(Work instructions): Your response should consist of the data that follows, repeated in full without alteration.

=-=-=-=-=

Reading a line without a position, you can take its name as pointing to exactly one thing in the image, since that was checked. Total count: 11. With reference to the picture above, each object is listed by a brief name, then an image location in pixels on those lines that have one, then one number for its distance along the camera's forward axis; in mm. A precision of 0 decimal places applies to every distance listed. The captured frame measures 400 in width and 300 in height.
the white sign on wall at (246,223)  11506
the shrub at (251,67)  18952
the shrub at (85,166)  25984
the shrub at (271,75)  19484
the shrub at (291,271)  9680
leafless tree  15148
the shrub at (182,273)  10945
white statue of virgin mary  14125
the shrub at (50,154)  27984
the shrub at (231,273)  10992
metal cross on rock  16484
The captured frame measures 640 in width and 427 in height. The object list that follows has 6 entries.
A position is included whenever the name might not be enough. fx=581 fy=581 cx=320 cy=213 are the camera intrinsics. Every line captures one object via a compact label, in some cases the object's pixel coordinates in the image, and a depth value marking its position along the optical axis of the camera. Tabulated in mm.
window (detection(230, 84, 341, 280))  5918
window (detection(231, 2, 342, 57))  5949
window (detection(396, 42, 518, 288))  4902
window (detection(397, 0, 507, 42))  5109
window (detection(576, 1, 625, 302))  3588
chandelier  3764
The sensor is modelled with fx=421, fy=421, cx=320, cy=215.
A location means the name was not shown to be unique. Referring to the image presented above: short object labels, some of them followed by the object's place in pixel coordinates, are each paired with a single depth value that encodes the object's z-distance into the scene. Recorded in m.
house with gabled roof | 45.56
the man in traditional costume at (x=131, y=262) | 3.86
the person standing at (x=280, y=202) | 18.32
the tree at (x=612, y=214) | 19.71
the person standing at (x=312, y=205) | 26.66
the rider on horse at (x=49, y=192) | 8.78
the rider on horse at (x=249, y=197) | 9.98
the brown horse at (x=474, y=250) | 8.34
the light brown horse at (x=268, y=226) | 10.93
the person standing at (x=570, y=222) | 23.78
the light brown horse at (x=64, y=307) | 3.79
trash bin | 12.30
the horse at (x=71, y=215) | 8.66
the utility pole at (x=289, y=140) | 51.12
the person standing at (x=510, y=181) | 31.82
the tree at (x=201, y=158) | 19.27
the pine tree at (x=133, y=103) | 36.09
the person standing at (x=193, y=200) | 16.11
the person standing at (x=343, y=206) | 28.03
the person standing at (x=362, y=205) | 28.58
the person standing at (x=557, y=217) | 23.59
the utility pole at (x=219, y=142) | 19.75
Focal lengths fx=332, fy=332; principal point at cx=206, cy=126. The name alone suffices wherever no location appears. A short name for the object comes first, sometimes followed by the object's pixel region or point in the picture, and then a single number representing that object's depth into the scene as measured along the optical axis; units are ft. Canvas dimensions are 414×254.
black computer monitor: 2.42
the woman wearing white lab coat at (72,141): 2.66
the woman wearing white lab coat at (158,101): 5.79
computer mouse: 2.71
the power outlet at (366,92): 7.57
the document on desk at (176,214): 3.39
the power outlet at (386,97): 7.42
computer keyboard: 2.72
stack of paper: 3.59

=-=-=-=-=

(Answer section):
Reading a line without a position, you can take its name as pointing to exactly one thing in the image, since that was checked. Total count: 11. With reference to the picture above, each object is listed by a brief name, then an image location in pixels on those lines that have one, then one number for its distance along the camera's forward axis; in mm. A precision of 0 decimal places applies to every distance listed. The captured frame measures 400 in width and 300 in height.
the white sign on wall at (246,223)  11506
the shrub at (251,67)  18952
the shrub at (85,166)  25984
the shrub at (271,75)  19484
the shrub at (291,271)  9680
leafless tree  15148
the shrub at (182,273)  10945
white statue of virgin mary  14125
the shrub at (50,154)  27984
the shrub at (231,273)  10992
metal cross on rock  16484
The captured frame measures 640 in width and 427 in height. The object list that follows has 6 entries.
A position is included whenever the name might not be enough. fx=581 fy=581 cx=320 cy=213 are the camera intrinsics. Every line captures one object via a compact label, in some cases the object's pixel coordinates in the image, and a depth value marking its position along the optical axis of the camera. Tabulated in mm.
window (detection(230, 84, 341, 280))  5918
window (detection(231, 2, 342, 57))  5949
window (detection(396, 42, 518, 288))  4902
window (detection(397, 0, 507, 42))  5109
window (detection(576, 1, 625, 302))  3588
chandelier  3764
The sensor is modelled with fx=421, fy=421, cx=320, cy=215.
A location means the name was not shown to be unique. Referring to the image presented above: short object labels, some of them followed by the object's place in pixel coordinates, are each paired with a single depth value that encodes the object's z-distance into the scene. Recorded in m.
house with gabled roof | 45.56
the man in traditional costume at (x=131, y=262) | 3.86
the person standing at (x=280, y=202) | 18.32
the tree at (x=612, y=214) | 19.71
the person standing at (x=312, y=205) | 26.66
the rider on horse at (x=49, y=192) | 8.78
the rider on horse at (x=249, y=197) | 9.98
the brown horse at (x=474, y=250) | 8.34
the light brown horse at (x=268, y=226) | 10.93
the person standing at (x=570, y=222) | 23.78
the light brown horse at (x=64, y=307) | 3.79
trash bin | 12.30
the horse at (x=71, y=215) | 8.66
the utility pole at (x=289, y=140) | 51.12
the person standing at (x=510, y=181) | 31.82
the tree at (x=201, y=158) | 19.27
the pine tree at (x=133, y=103) | 36.09
the person standing at (x=193, y=200) | 16.11
the person standing at (x=343, y=206) | 28.03
the person standing at (x=362, y=205) | 28.58
the person standing at (x=557, y=217) | 23.59
the utility pole at (x=219, y=142) | 19.75
Focal lengths fx=332, fy=332; principal point at cx=206, cy=126. The name alone suffices wherever no location appears. A short name for the object comes first, sometimes followed by the object's pixel region or point in the picture, and then a single number representing that object's depth into the scene as measured along the optical axis; units are ft. Canvas dimensions are 414×254.
black computer monitor: 2.42
the woman wearing white lab coat at (72,141): 2.66
the woman wearing white lab coat at (158,101): 5.79
computer mouse: 2.71
the power outlet at (366,92): 7.57
the document on desk at (176,214): 3.39
the power outlet at (386,97): 7.42
computer keyboard: 2.72
stack of paper: 3.59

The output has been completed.